Kenna is tired of being “normal.” The only thing special about her is that she’s isn’t special at all. Which is frustrating when you’re constantly surrounded by superheroes. Her best friend, her ex-boyfriend, practically everyone she knows has some talent or power. Sure, Kenna’s smart and independent, but as an ordinary girl in an extraordinary world, it’s hard not to feel inferior.
So when three villains break into the lab where she interns, Kenna refuses to be a victim. She stands her ground. She’s not about to let criminals steal the research that will make her extraordinary too.
But in the heat of battle, secrets are spilled and one of the villains saves her life. Twice. Suddenly, everything Kenna thought she knew about good and evil, heroes and villains is upended. And to protect her life and those she loves, she must team up with her sworn enemies on a mission that will redefine what it means to be powerful and powerless..

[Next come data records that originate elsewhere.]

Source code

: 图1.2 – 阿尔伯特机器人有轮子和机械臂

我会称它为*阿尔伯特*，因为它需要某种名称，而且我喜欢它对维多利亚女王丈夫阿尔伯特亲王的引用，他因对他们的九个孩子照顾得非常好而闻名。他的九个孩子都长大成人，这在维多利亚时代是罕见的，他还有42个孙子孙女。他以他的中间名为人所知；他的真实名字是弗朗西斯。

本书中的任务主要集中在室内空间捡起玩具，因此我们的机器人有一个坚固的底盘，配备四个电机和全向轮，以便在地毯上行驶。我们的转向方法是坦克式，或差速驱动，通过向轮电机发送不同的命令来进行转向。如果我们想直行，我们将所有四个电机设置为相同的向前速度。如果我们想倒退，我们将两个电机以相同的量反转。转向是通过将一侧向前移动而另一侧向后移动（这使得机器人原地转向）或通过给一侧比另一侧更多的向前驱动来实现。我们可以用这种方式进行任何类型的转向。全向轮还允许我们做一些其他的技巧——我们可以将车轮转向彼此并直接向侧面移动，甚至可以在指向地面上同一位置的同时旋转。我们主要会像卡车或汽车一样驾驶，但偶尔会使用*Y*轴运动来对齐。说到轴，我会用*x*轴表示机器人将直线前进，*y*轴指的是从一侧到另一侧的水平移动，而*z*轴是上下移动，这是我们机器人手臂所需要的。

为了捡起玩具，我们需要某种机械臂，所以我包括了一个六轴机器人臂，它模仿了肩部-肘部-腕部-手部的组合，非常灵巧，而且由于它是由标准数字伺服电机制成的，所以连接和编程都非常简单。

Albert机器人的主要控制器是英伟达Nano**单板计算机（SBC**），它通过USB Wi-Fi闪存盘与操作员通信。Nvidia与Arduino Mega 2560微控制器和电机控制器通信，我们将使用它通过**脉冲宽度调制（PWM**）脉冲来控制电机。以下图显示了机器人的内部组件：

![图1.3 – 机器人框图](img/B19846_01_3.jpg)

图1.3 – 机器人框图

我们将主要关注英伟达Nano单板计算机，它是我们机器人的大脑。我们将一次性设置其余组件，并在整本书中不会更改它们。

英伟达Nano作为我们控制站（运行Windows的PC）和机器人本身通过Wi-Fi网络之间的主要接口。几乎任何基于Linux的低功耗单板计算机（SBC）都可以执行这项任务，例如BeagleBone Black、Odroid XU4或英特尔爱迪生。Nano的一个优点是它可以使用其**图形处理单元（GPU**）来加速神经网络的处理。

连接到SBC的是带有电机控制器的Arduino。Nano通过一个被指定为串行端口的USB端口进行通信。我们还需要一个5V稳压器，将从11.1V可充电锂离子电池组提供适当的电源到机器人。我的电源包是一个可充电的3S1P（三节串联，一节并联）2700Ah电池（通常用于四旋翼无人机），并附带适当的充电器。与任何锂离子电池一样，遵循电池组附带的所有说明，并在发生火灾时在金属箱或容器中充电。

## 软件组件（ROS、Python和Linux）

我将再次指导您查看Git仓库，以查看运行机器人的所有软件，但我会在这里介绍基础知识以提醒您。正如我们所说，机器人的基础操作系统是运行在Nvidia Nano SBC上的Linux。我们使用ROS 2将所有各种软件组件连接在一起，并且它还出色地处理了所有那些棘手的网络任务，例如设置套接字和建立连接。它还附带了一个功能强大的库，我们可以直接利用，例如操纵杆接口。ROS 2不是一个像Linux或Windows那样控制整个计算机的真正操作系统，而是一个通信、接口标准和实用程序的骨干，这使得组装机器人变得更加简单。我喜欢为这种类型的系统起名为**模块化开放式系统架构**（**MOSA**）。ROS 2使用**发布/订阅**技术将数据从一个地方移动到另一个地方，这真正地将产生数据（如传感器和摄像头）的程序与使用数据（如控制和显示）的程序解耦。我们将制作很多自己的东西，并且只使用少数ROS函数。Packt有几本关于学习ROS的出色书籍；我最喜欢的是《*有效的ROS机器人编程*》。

This urban fantasy in a world of heroes vs villains, was at first, pretty simplistic. There are heroes, there are villains – Kenna is a powerless girl (an ordinary) despite being born to a superhero, and has grown up believing heroes are good. Naturally, it turns out to be a giant conspiracy and the fact that it is not black and white becomes obvious pretty soon. When she sees the depravity the so-called heroes can descend to, she teams up with a bunch of teen villains to rescue innocents and bring down the system.

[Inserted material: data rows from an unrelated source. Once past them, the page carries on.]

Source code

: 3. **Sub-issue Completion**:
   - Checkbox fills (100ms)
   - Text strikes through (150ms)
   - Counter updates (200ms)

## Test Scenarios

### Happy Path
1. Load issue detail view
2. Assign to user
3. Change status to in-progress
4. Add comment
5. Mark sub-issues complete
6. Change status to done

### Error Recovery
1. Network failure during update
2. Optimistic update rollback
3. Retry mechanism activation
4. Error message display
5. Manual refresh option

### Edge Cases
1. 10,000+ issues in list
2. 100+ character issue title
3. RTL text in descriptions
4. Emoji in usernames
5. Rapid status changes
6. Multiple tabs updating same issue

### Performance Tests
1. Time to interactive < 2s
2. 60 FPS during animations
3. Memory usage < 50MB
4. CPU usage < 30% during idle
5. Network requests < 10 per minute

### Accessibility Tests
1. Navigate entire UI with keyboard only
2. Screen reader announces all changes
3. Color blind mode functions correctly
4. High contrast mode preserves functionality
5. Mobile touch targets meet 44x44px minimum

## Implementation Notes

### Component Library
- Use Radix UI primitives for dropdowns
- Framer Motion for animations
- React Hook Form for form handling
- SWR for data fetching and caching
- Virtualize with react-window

Now, while it started simple, pretty soon I was starting to have a lot of questions about the world. The plot is good, fast-paced, and the storyline is action-packed, but it does not leave much room for development of the world or the characters. We see villains being probably good, but why are they labelled villains. The marks on them appear on their own, so what decides whether they are sorted as heroes or as villains. And I didn’t get the whole superheroes-in-secret thing, either – like if the villains were as bad, you would think there would be some reported cases of super-powered occurences. Even in the canon of comic-book superhero worlds, there is public knowledge of them. I do hope these things get addressed in the sequel, because this series is off to a promising start.